AI is dismantling the open web's ad-funded business model — what survives and what doesn't
Feb 3, 2025
Key Points
- AI answer engines like ChatGPT and Perplexity are severing the link between publishers and advertiser-funded attention by bypassing search-driven traffic that built the modern web.
- Commodity content sites face collapse while paywalled publishers and platforms that own user attention consolidate value, leaving the bulk of ad revenue with AI gatekeepers.
- Publishers may survive only if AI platforms route licensing fees or ad revenue back to creators, otherwise the open web fragments into paywalled zones and AI-indexed wastelands.
Summary
AI is collapsing the economic foundation of the open web by severing the connection between publishers and advertiser-funded attention. As users shift from search engines to AI answer engines like ChatGPT and Perplexity, they bypass the ad-supported websites that once monetized traffic. And as AI agents handle increasingly complex tasks—research, appointments, purchasing—users will spend less time on content altogether, draining the ad pool that built the modern internet.
This is the core argument from Michael Mignano at Lightspeed Venture Partners. What matters is not just that Google search traffic will decline, but that the entire transactional model breaks. When someone asks ChatGPT "best places to travel in Spain," no publisher gets the click. No ad gets served. The relationship between advertiser and attention is severed.
What fails under this pressure
Content businesses that rely on organic search rank and commodity information face the most immediate threat. Travel sites, recipe blogs, niche publishers—anything built on the assumption that Google would funnel attention to their pages. That game has been running for a decade (Google itself has been pulling hotel bookings, shopping results, and flight purchases directly into search results), but AI accelerates the endgame. These publishers can't afford to exist if traffic goes to zero.
The calculus differs by business type. Entertainment platforms like Meta and YouTube remain relatively insulated as long as they hold attention. The ad model works because users stay in the app; what matters is eyeballs, not referral traffic. Google's search dominance is less threatened than content publishers think, because Google still owns the moment when users want to actually buy something—the "toll booth" of commerce. Perplexity and other AI agents are now gunning for that same position.
What survives and consolidates
Premium, paywalled content becomes scarcer and more valuable. As the supply of free, ad-supported content shrinks, demand for high-quality journalism and analysis increases. Stratechery, Semi-Analysis, and niche reporting that operates behind paywalls face less pressure because they're already decoupled from the ad model. The best content will consolidate more attention and more ad dollars. Some will also double down on direct monetization—Reddit's deal to license its content to Google for training data offers a template: sell your data to AI companies at premium rates while continuing to serve ads to users who still visit.
The reinvention layer
AI platforms will attempt to rebuild advertising within their own interfaces. Perplexity is already experimenting with ads. OpenAI is rumored to be exploring them. Google has successfully embedded ads into its language model interactions. The question is whether those dollars will flow from advertisers and platforms back to publishers, or whether the new gatekeepers—OpenAI, Perplexity, Google—will capture the full value. A company pitching an ad network for LLMs makes intuitive sense, but the distribution likely runs through the model owners themselves, not independent networks.

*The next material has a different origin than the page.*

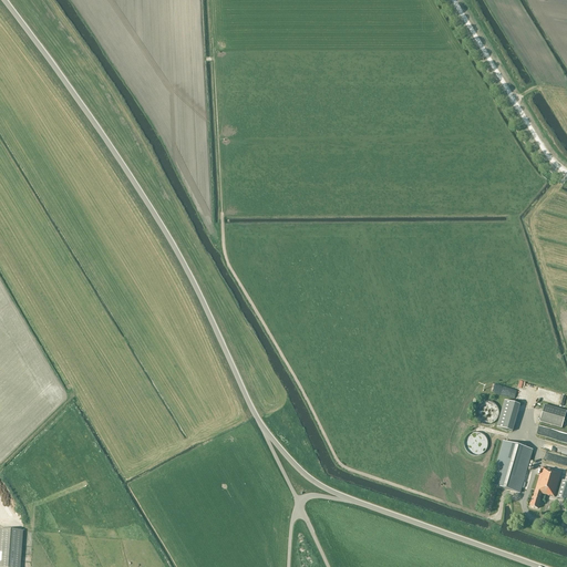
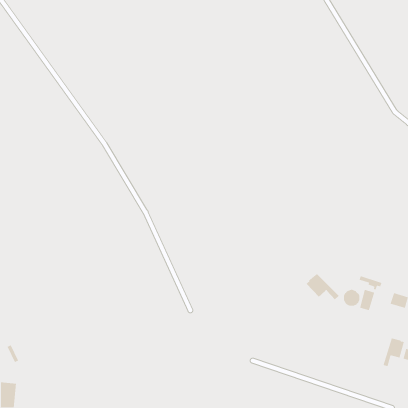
building: none -> [306,273,339,300]
building: [492,441,533,493] -> none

Publishers too small to cut their own licensing deals (like OpenAI's agreements with News Corp and Axel Springer) may rely on third-party services that block AI scrapers and charge per-access fees. As AI agents move beyond content ingestion into task execution, APIs become chargeable events. The model shifts from "you own the traffic" to "you charge per interaction."
The harder question
What emerges depends on whether publishers can participate in the new model at all. If OpenAI and Perplexity keep the bulk of ad revenue and don't route enough back to creators, publishers will have no incentive to publish, and the models will have no content to index. Alternatively, if agentic products argue they're just accessing information on behalf of users, paywalls become a game of friction. A user hits a Stratechery paywall; an AI agent hits a paywall; the agent goes elsewhere. Paywalls only work if the content has enough perceived value that users (or the agents acting on their behalf) convert.
The outcome remains unresolved. One possibility floated: creators publish freely to the open web and receive direct payouts when AI platforms generate revenue by serving their facts or takes to millions of users—a YouTube-like model for LLM-generated queries. Another: the open web fragments into paywalled premium zones and commodity-content wastelands, with AI platforms as the new intermediaries.